Executing Complex Tasks Only Once
However, onAppear
or task
may not be executed only once either. How can we ensure that some heavy tasks are performed only once in the view? By utilizing the characteristic that the lifecycle of @State
is consistent with the view’s lifecycle, we can effectively address this issue.

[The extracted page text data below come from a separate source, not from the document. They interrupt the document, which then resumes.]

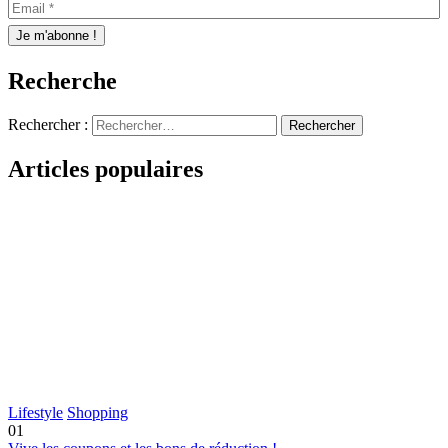
Recherche
Rechercher :
Articles populaires
Lifestyle
Shopping
01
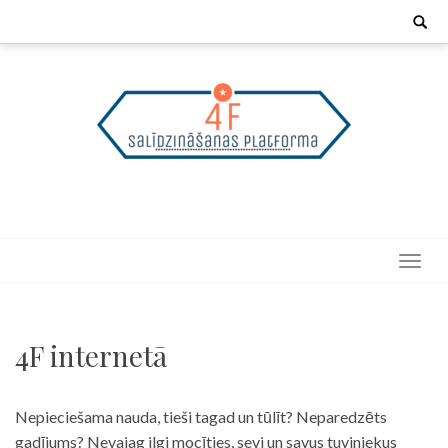
Skip
Search
for:
to
content
4F internetā
Nepieciešama nauda, tieši tagad un tūlīt? Neparedzēts
gadījums? Nevajag ilgi mocīties, sevi un savus tuviniekus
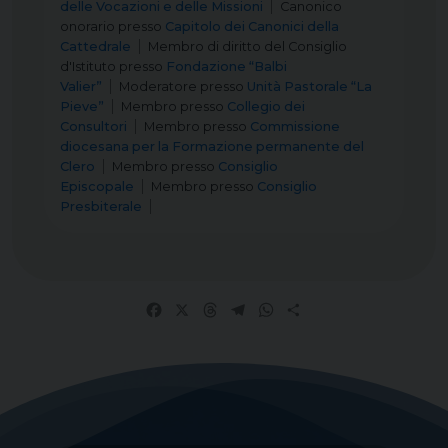
delle Vocazioni e delle Missioni
Canonico
onorario
presso
Capitolo dei Canonici della
Cattedrale
Membro di diritto del Consiglio
d'Istituto
presso
Fondazione “Balbi
Valier”
Moderatore
presso
Unità Pastorale “La
Pieve”
Membro
presso
Collegio dei
Consultori
Membro
presso
Commissione
diocesana per la Formazione permanente del
Clero
Membro
presso
Consiglio
Episcopale
Membro
presso
Consiglio
Presbiterale
Facebook
X
Threads
Telegram
WhatsApp
Share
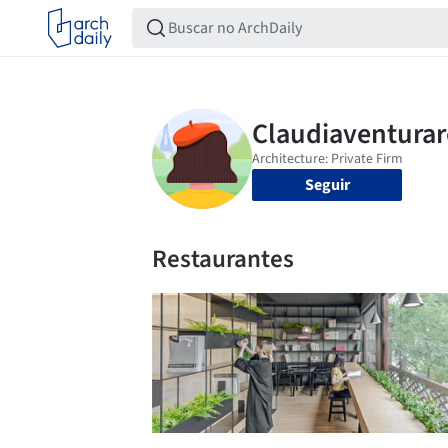
Seguir
Restaurantes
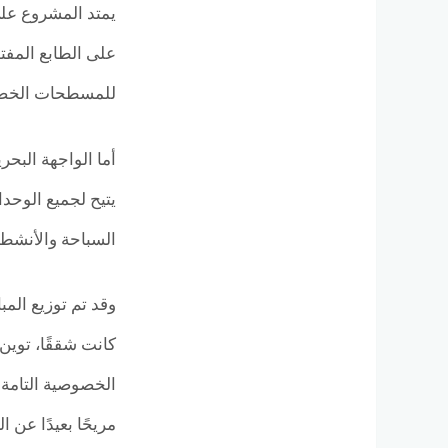
للمسطحات الخضراء
يتيح لجميع الوحدا
السباحة والأنشطة
وقد تم توزيع الم
كانت شققًا، توين
الخصوصية التامة ل
مريحًا بعيدًا عن ا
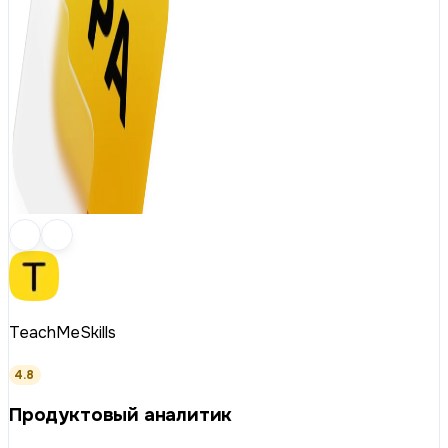
TeachMeSkills
4.8
Продуктовый аналитик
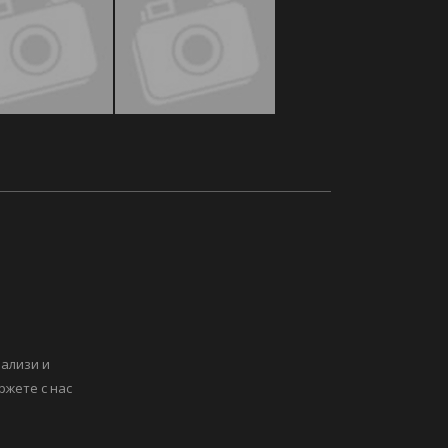
нализи и
ржете с нас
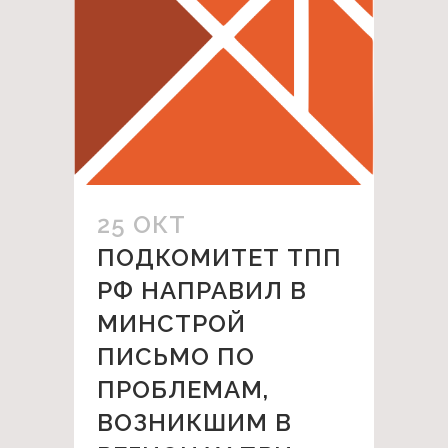
25 ОКТ
ПОДКОМИТЕТ ТПП
РФ НАПРАВИЛ В
МИНСТРОЙ
ПИСЬМО ПО
ПРОБЛЕМАМ,
ВОЗНИКШИМ В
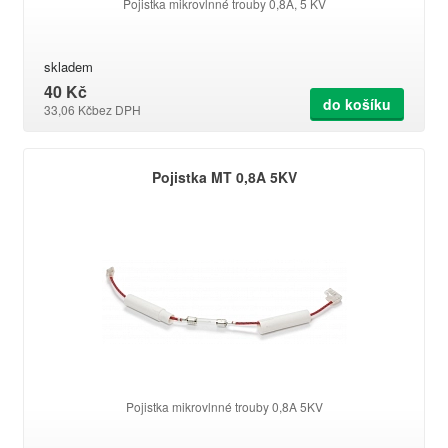
Pojistka mikrovlnné trouby 0,8A, 5 KV
skladem
40 Kč
do košíku
33,06 Kč
bez DPH
Pojistka MT 0,8A 5KV
Pojistka mikrovlnné trouby 0,8A 5KV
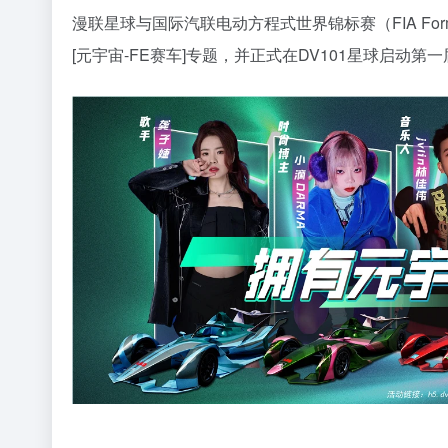
漫联星球与国际汽联电动方程式世界锦标赛（FIA Formu
[元宇宙-FE赛车]专题，并正式在DV101星球启动第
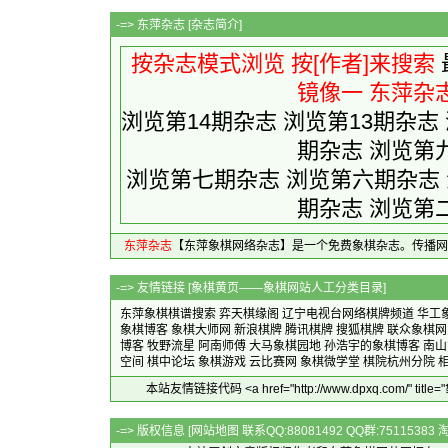
-=> 东萍杂志 [
杂志简介
]
按杂志模式浏览
按[作者]来搜索
镜像一
东萍杂
浏览第14期杂志
浏览第13期杂志
期杂志
浏览第
浏览第七期杂志
浏览第六期杂志
期杂志
浏览第
东萍杂志
【东萍象棋网络杂志】是一个免费象棋杂志。传播网
-=> 友情链接 [
象棋黄页——象棋网站人工分类目录
]
东萍象棋棋谱搜索
弈天棋缘阁
辽宁电视台网络棋牌频道
华工
象棋博客
象棋大师网
新浪棋牌
腾讯棋牌
搜狐棋牌
联众象棋网
博客
牧野流星
阿南师傅
大马象棋园地
孙浩宇的象棋博客
南山
空间
棋中论坛
象棋游戏
云比赛网
象棋微学堂
棋院杭州分院
本站友情链接代码 <a href="http://www.dpxq.com
-=> 版权信息 [
网站地图
联系QQ:88081492 QQ群:7511538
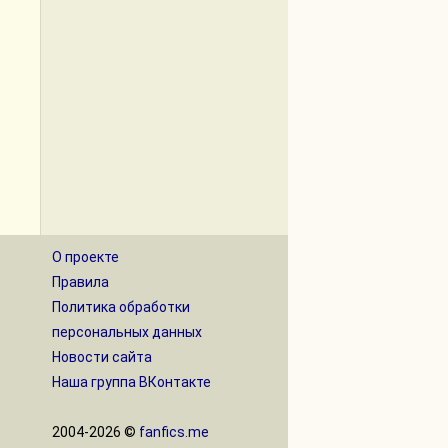
О проекте
Правила
Политика обработки
персональных данных
Новости сайта
Наша группа ВКонтакте
2004-2026 ©
fanfics.me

struct TabViewDemo1: View {
@State var selection = 1
var body: some View {
TabView(selection: $selection) {
TabSub(idx: 1)
.tabItem { Text("1") }
TabSub(idx: 2)
.tabItem { Text("2") }
}
}
}
struct TabSub: View {
@State var loaded = false
let idx: Int
var body: some View {
Text("View \(idx)")
.onAppear {
print("tab \(idx) appear")
if !loaded {
print("load data \(idx)")
loaded = true
}
}
.onDisappear{
print("tab \(idx) disappear")
}
}
}
// Output
tab 1 appear
load data 1
tab 2 appear
load data 2
tab 1 disappear
tab 1 appear
tab 2 disappear
tab 2 appear
tab 1 disappear
tab 1 appear
Reducing View Computations
In the previous section on the view value tree, we mentioned that when SwiftUI rebuilds the tree, if a node’s (view’s) Source of Truth has not changed, it will not be recalculated and will use the old value instead. Using this feature, we can split certain areas of the view struct into a form recognizable by the nodes (views created by structs conforming to the View protocol) to improve the refresh efficiency of the view tree.
struct UpdateTest: View {
@State var i = 0
var body: some View {
VStack {
let _ = print("root update")
Text("\(i)")
Button("change") {
i += 1
}
// Circle will be recalculated on each refresh
VStack {
let _ = print("circle update")
Circle()
.fill(.red.opacity(0.5))
.frame(width: 50, height: 50)
}
}
}
}
// Output
root update
circle update
root update
circle update
root update
circle update
Splitting out the Circle:
struct UpdateTest: View {
@State var i = 0
var body: some View {
VStack {
let _ = print("root update")
Text("\(i)")
Button("change") {
i += 1
}
UpdateSubView()
}
}
}
struct UpdateSubView: View {
var body: some View {
VStack {
let _ = print("circle update")
Circle()
.fill(.red.opacity(0.5))
.frame(width: 50, height: 50)
}
}
}
// Output
root update
circle update
root update
Conclusion
SwiftUI, as a young framework, is still not deeply understood by many. With the continuous improvement of official documentation and WWDC sessions, more principles and mechanisms behind SwiftUI will become known and mastered by developers.